Comments are for the discussion of this post. If you have other questions / comments then post them to the forum or send me an email

  • Post by Grant on May 11, 2008 6:37 PM

    Great post Paul. You have some very useful information here as always and I agree that WP and MT have poor URL formats which are a must edit when starting a new blog.

    Also if anyone is going to start changing the URL format please give users information or use re-directs to the new URL.

  • Post by Mike Robinson on May 11, 2008 7:05 PM

    I've been considering changing my site's URL structure to category based rather than date based. As you said, it does make more sense since less people will look for posts by date. Great post!

  • Post by Su on May 11, 2008 9:27 PM

    For example, movable type will default to archiving blog posts using the following format...
    http://www.boagworld.com/archives/year/month/name.html

    This hasn't been true for some time now. It's not even the default in the version of MT that you are using yourself right now so it seems a bit odd of you to even bring it up. The /archives directory was dropped sometime during the 3.x series.


    Generally people are not interested in seeing posts from a specific period. Instead they want posts on a similar subject.

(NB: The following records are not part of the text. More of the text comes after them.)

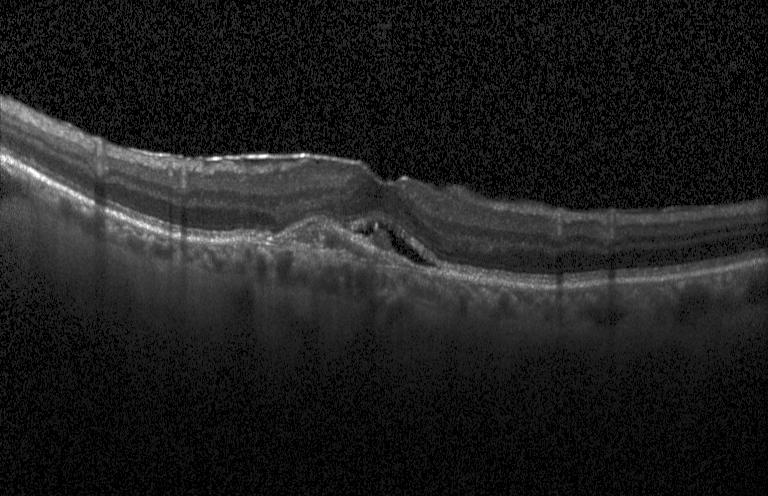
Optical coherence tomography scan; SD-OCT.
Finding: choroidal neovascularization.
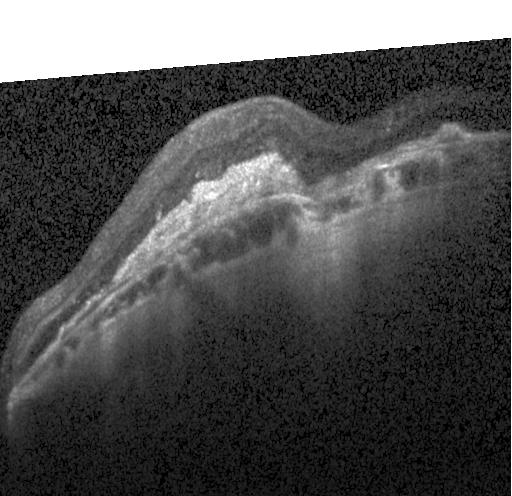 Dx: choroidal neovascularization.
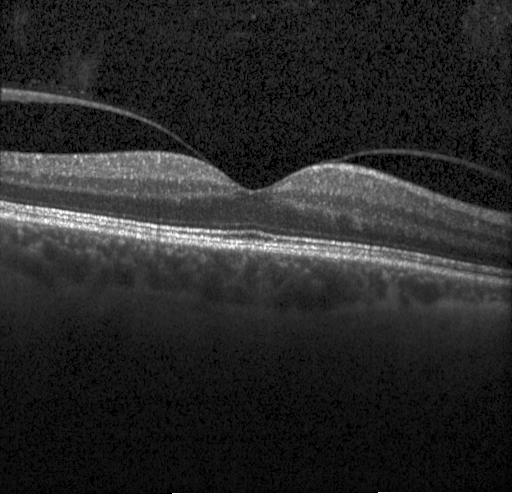 Macular OCT: neither choroidal neovascularization, diabetic macular edema, nor drusen.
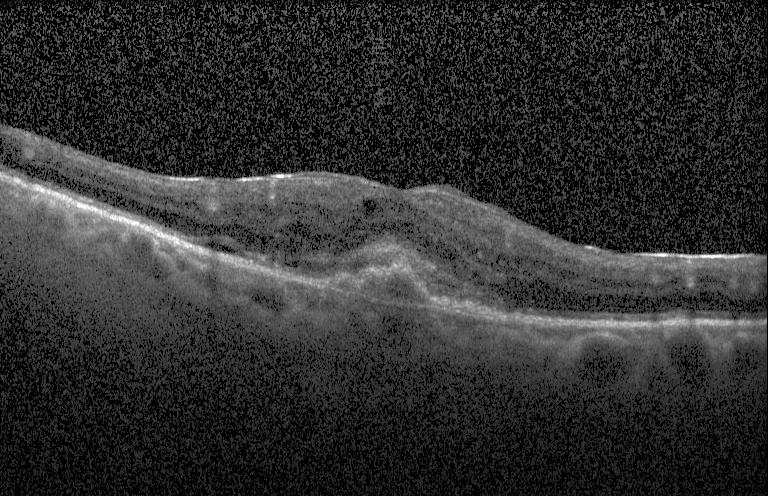 OCT B-scan. Spectral-domain optical coherence tomography. Heidelberg Spectralis. Impression: a choroidal neovascular membrane.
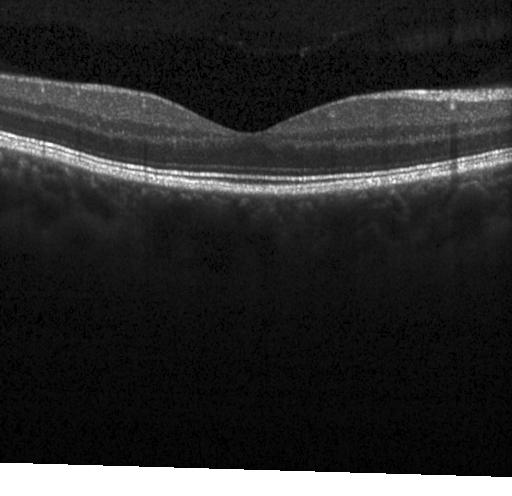 Centered on the fovea; Heidelberg Spectralis; retinal OCT cross-section; spectral-domain optical coherence tomography
This B-scan demonstrates no CNV, no DME, and no drusen.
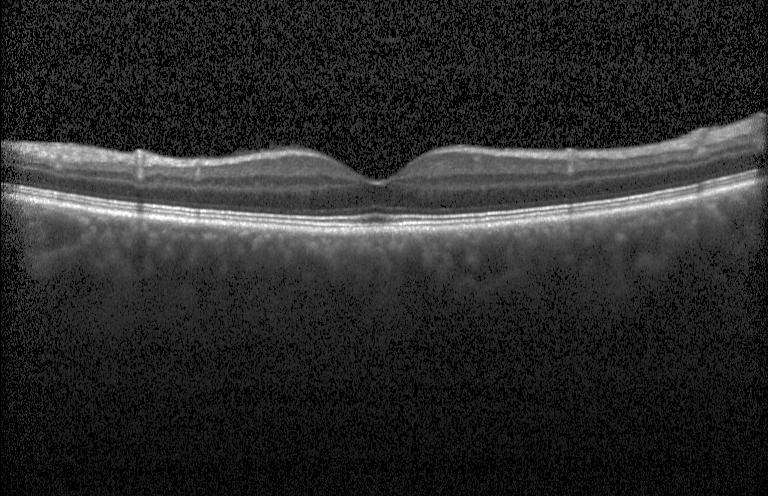
Through the macula · Heidelberg Spectralis · OCT B-scan · spectral-domain OCT — Macular OCT: neither choroidal neovascularization, diabetic macular edema, nor drusen.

    This is completely subjective, and not indicative of "poor" defaults, but your own opinion and preference. Which is fine except that you're presenting it as fact. The only way the following example makes any sense would be to assume that the general populace hacks URLs before looking for basic navigation.
    Beyond that, you also gloss that it's much less likely you'll change the publish date of a post after the fact than change or rename its category, which in your suggestion may result in that item being moved to a new URL[1], having significant implications for your engine ranking section.

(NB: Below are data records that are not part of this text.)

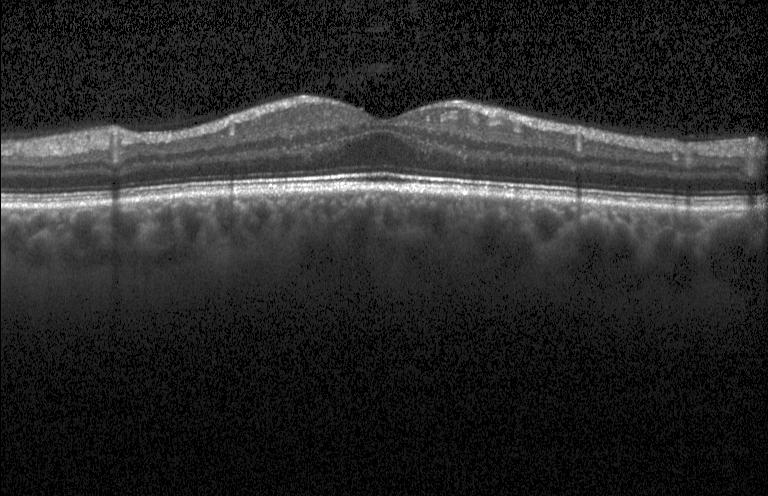
Through the macula, instrument: Heidelberg Spectralis, SD-OCT, optical coherence tomography B-scan — Finding: no evidence of choroidal neovascularization, diabetic macular edema, or drusen.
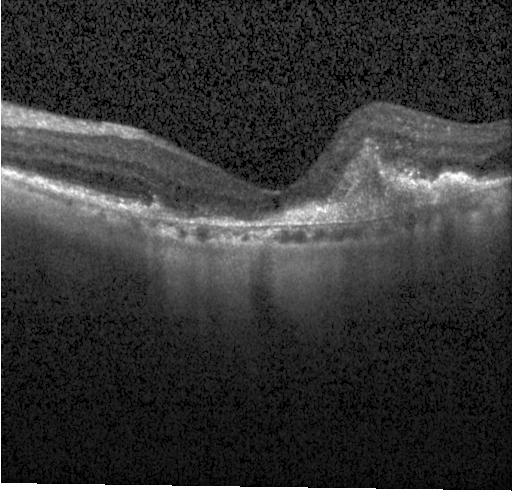

Acquired on a Heidelberg Spectralis; optical coherence tomography scan
Finding: a choroidal neovascular membrane.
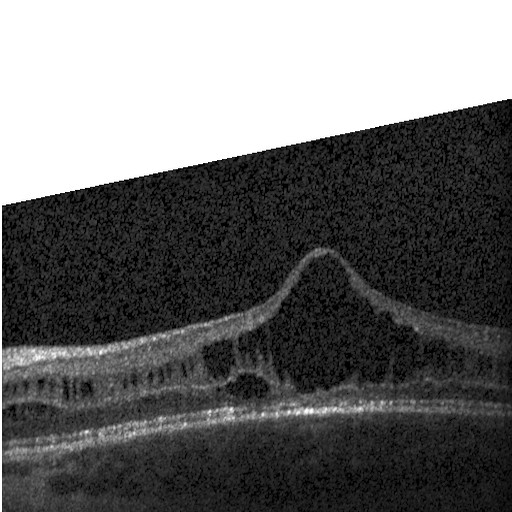
Retinal OCT B-scan.
Finding: diabetic macular edema.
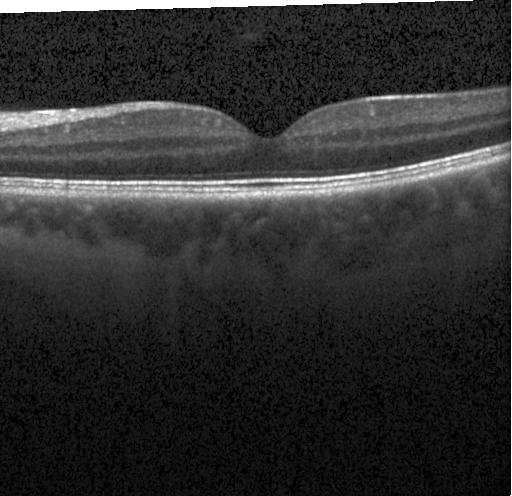
Diagnosis: no CNV, DME, or drusen.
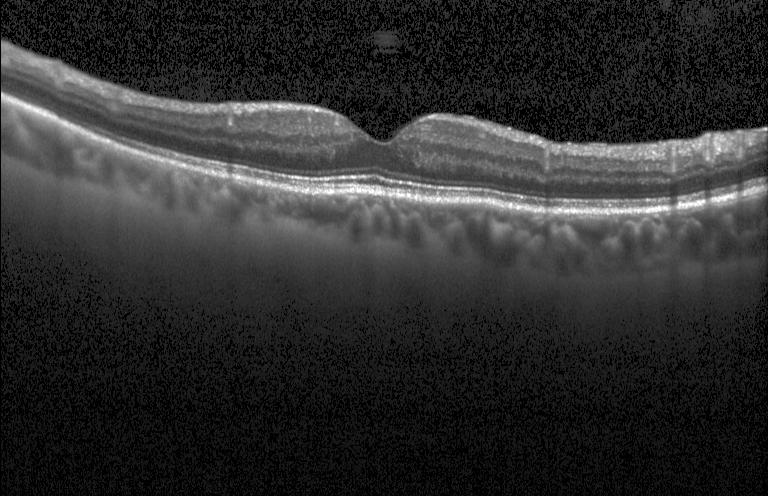 Optical coherence tomography scan. This B-scan demonstrates no choroidal neovascularization, diabetic macular edema, or drusen.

    [1] MT uses a category basename to avoid this(I don't know about WP), but if the new name is drastically different, forcing an edit to the basename may be called for.

  • Post by Paul Boag on May 11, 2008 10:31 PM

    @Su... You make an excellent point about the changing url in the future. However, you can work around these changes as I have done with this site (the old urls still work).

    As for the archive; again you are correct the new version of MT does not use Archives however the point still stands. The URL is impossible to remember or guess.

    As for the comment about categories being subjective... well its my opinion and I stand by it. Sorry.

    Good points though and I will try and raise them when I do this piece for the podcast. Thanks for the comments.

  • Post by website design on May 12, 2008 11:15 AM

    Great post Paul. Very useful information. Keep going in this direction!

  • Post by Ollie Parsley on May 12, 2008 1:05 PM

    Great post Paul!

    Getting these friendly URL's does also depened on access to the server. For instance I have sites hosted on a Windows box with IIS which does not handly friendly urls well unless you install a patch (Hopeless if you do not have root access to the server as the case is with most hosting companies). But Linux is great as you can use the Mod Rewrite commands in the htaccess file at the root of the website. You don't need root access to the server (apart from to modify the htaccess file). Thats what WordPress uses which is why I host my WordPress blogs on a Linux box.

    Anyway thought that might be useful for some people, I know this is meant to be more design then serverside but it does affect the site design in a way!